It has been hard to miss that today is the 50th Anniversary of the launch of Sputnik. It is all over the news and Sputnik is such an icon that Google altered their header to commemorate the day. However, until a friend pointed it out, it never occurred to me that Sputnik shares this anniversary with a Canadian aviation icon. (It is funny how history can be, until everything is in context, it doesn't make complete sense...and sometimes it takes a while to put everything in context.)
On October 4, 1957, Avro Canada rolled out the Arrow prototype to the shock and awe of VIPs, politicians, media and plant staff. While the first flight of the Arrow in March 1958 probably was the high point of Canadian aviation history, the roll out was a big step in the right direction. Canada was near the top of heap in aviation technology. Sadly, that didn't last and with the cancellation of the Arrow on "Black Friday" (February 20, 1959) the Canadian aviation industry was dealt a blow it has never recovered from.
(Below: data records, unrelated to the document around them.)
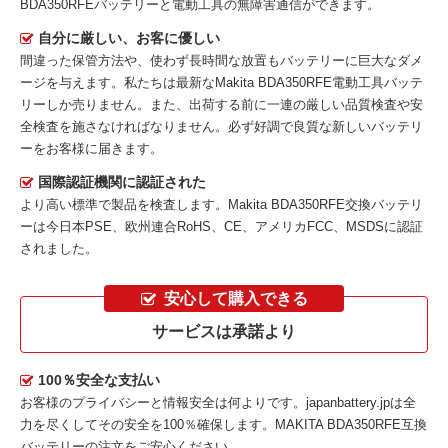
BDA350RFEバッテリーと電動工具の無障害通信ができます。
自分に厳しい、お客に優しい
間違った保管方法や、使わず長時間な放置もバッテリーに巨大なダメ
ージを与えます。私たちは最新な
Makita BDA350RFE電動工具バッテ
リー
しか売りません。また、出荷する前に一連の厳しい品質検査や安
全検査を施さなければなりません。必ず好調で良質な新しいバッテリ
ーをお客様に届きます。
国際認証機関に認証された
より高い標準で製品を検査します。Makita BDA350RFE交換バッテリ
ーは今日本PSE、欧州連合RoHS、CE、アメリカFCC、MSDSに認証
されました。
安心して購入できる
サービスは承諾より
100％安全な支払い
お客様のプライバシーと情報安全は何よりです。japanbattery.jpは全
力を尽くしてその安全を100％確保します。
MAKITA BDA350RFE互換
バッテリー
の注文をご安心ください。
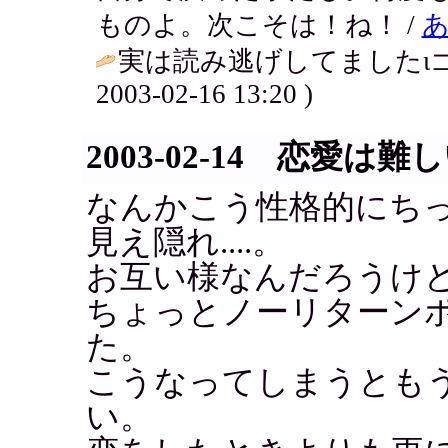
ものよ。次こそは！ね！ /
実は読み逃げしてましたιゴ
2003-02-16 13:20 )
2003-02-14 恋愛は難
なんかこう性格的にち
見え隠れ....。
お互い様なんだろうけ
ちょっとノーリターン
た。
こうなってしまうとも
い。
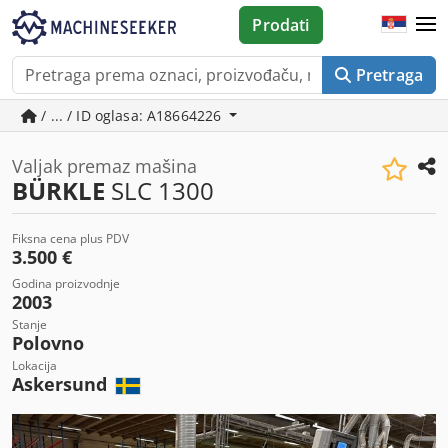
Prodati
Pretraga
/ ... / ID oglasa: A18664226
Valjak premaz mašina
BÜRKLE
SLC 1300
Fiksna cena plus PDV
3.500 €
Godina proizvodnje
2003
Stanje
Polovno
Lokacija
Askersund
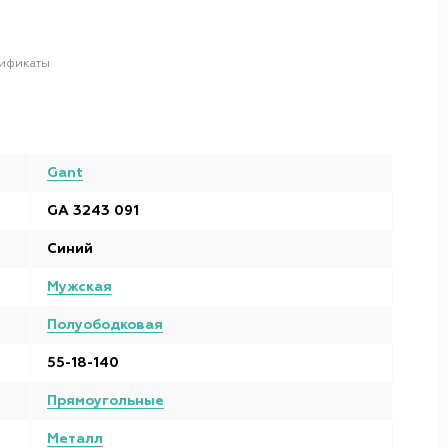
ификаты
Gant
GA 3243 091
Синий
Мужская
Полуободковая
55-18-140
Прямоугольные
Металл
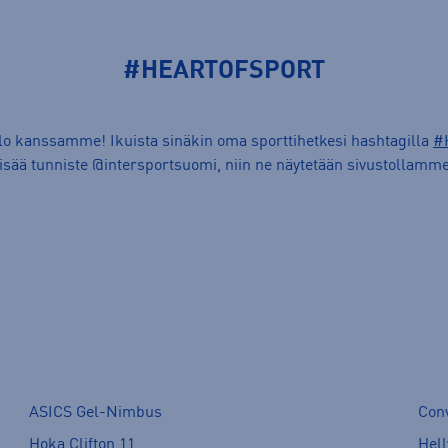
#HEARTOFSPORT
ilo kanssamme! Ikuista sinäkin oma sporttihetkesi hashtagilla
#
lisää tunniste @intersportsuomi, niin ne näytetään sivustollamme
ASICS Gel-Nimbus
Con
Hoka Clifton 11
Hell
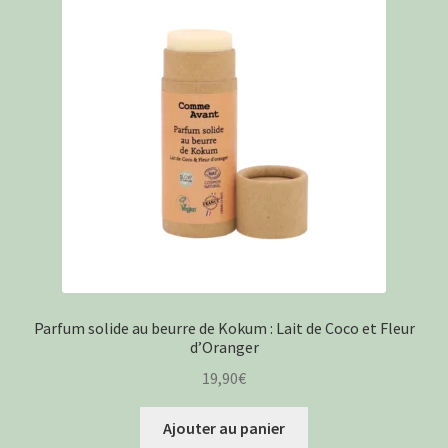
Parfum solide au beurre de Kokum : Lait de Coco et Fleur
d’Oranger
19,90
€
Ajouter au panier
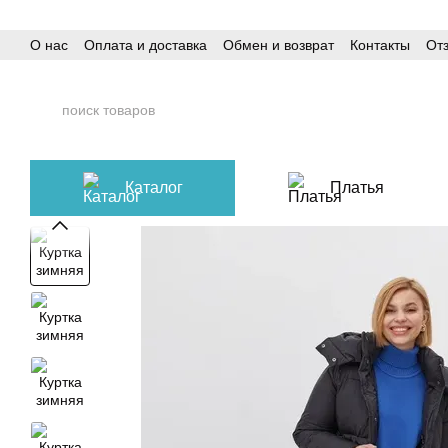
Перейти к основному контенту
О нас
Оплата и доставка
Обмен и возврат
Контакты
От
Каталог
Платья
While Canadair and DeHavilland would design and build some nice civil aircraft over the years, never would a Canadian aviation maker scale the heights of a high performance military fighter. While, the Arrow has become an icon in Canada, especially among aviation fans, it is little remembered to the rest of the world. Sputnik will never be forgotten worldwide for igniting the space race and freezing the cold war just a little bit.
The Arrow was a beautiful aircraft that was probably ahead of its time. The Canadian AF is cutting back to the point where soon there will not only be no Canadian military avation industry, but no Canadian military avation period. The recent purchase of the C-17 is the only bright spot in a recent history of cutbacks. Very sad.